__EXERCISE INPUTS__.
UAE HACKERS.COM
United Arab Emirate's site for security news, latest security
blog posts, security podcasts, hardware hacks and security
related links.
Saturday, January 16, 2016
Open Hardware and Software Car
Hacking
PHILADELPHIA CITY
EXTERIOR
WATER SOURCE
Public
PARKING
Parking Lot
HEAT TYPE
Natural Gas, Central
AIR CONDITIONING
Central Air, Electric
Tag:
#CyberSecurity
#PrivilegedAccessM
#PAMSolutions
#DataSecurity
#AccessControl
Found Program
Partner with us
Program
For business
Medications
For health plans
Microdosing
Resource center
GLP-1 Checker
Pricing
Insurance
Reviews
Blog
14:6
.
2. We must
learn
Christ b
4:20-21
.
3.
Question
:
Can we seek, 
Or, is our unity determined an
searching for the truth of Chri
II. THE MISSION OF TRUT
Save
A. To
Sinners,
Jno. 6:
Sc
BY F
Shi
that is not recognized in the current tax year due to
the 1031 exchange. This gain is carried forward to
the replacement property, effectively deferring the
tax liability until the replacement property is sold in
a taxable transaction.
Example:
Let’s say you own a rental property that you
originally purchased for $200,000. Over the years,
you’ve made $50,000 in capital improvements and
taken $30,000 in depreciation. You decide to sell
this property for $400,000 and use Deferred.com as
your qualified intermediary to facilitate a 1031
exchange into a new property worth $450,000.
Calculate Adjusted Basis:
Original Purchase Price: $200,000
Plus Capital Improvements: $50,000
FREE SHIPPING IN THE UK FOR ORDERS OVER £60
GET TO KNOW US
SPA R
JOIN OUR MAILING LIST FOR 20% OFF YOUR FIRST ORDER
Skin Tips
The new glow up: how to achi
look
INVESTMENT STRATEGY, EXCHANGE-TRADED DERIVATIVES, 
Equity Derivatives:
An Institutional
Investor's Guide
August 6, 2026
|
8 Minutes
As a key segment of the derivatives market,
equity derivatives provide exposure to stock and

__WRITTEN TASK__. Copy out every one of the lines above, character for character, in their original order.

__RESULT OF THE TASK__.
UAE HACKERS.COM
United Arab Emirate's site for security news, latest security
blog posts, security podcasts, hardware hacks and security
related links.
Saturday, January 16, 2016
Open Hardware and Software Car
Hacking
PHILADELPHIA CITY
EXTERIOR
WATER SOURCE
Public
PARKING
Parking Lot
HEAT TYPE
Natural Gas, Central
AIR CONDITIONING
Central Air, Electric
Tag:
#CyberSecurity
#PrivilegedAccessM
#PAMSolutions
#DataSecurity
#AccessControl
Found Program
Partner with us
Program
For business
Medications
For health plans
Microdosing
Resource center
GLP-1 Checker
Pricing
Insurance
Reviews
Blog
14:6
.
2. We must
learn
Christ b
4:20-21
.
3.
Question
:
Can we seek, 
Or, is our unity determined an
searching for the truth of Chri
II. THE MISSION OF TRUT
Save
A. To
Sinners,
Jno. 6:
Sc
BY F
Shi
that is not recognized in the current tax year due to
the 1031 exchange. This gain is carried forward to
the replacement property, effectively deferring the
tax liability until the replacement property is sold in
a taxable transaction.
Example:
Let’s say you own a rental property that you
originally purchased for $200,000. Over the years,
you’ve made $50,000 in capital improvements and
taken $30,000 in depreciation. You decide to sell
this property for $400,000 and use Deferred.com as
your qualified intermediary to facilitate a 1031
exchange into a new property worth $450,000.
Calculate Adjusted Basis:
Original Purchase Price: $200,000
Plus Capital Improvements: $50,000
FREE SHIPPING IN THE UK FOR ORDERS OVER £60
GET TO KNOW US
SPA R
JOIN OUR MAILING LIST FOR 20% OFF YOUR FIRST ORDER
Skin Tips
The new glow up: how to achi
look
INVESTMENT STRATEGY, EXCHANGE-TRADED DERIVATIVES, 
Equity Derivatives:
An Institutional
Investor's Guide
August 6, 2026
|
8 Minutes
As a key segment of the derivatives market,
equity derivatives provide exposure to stock and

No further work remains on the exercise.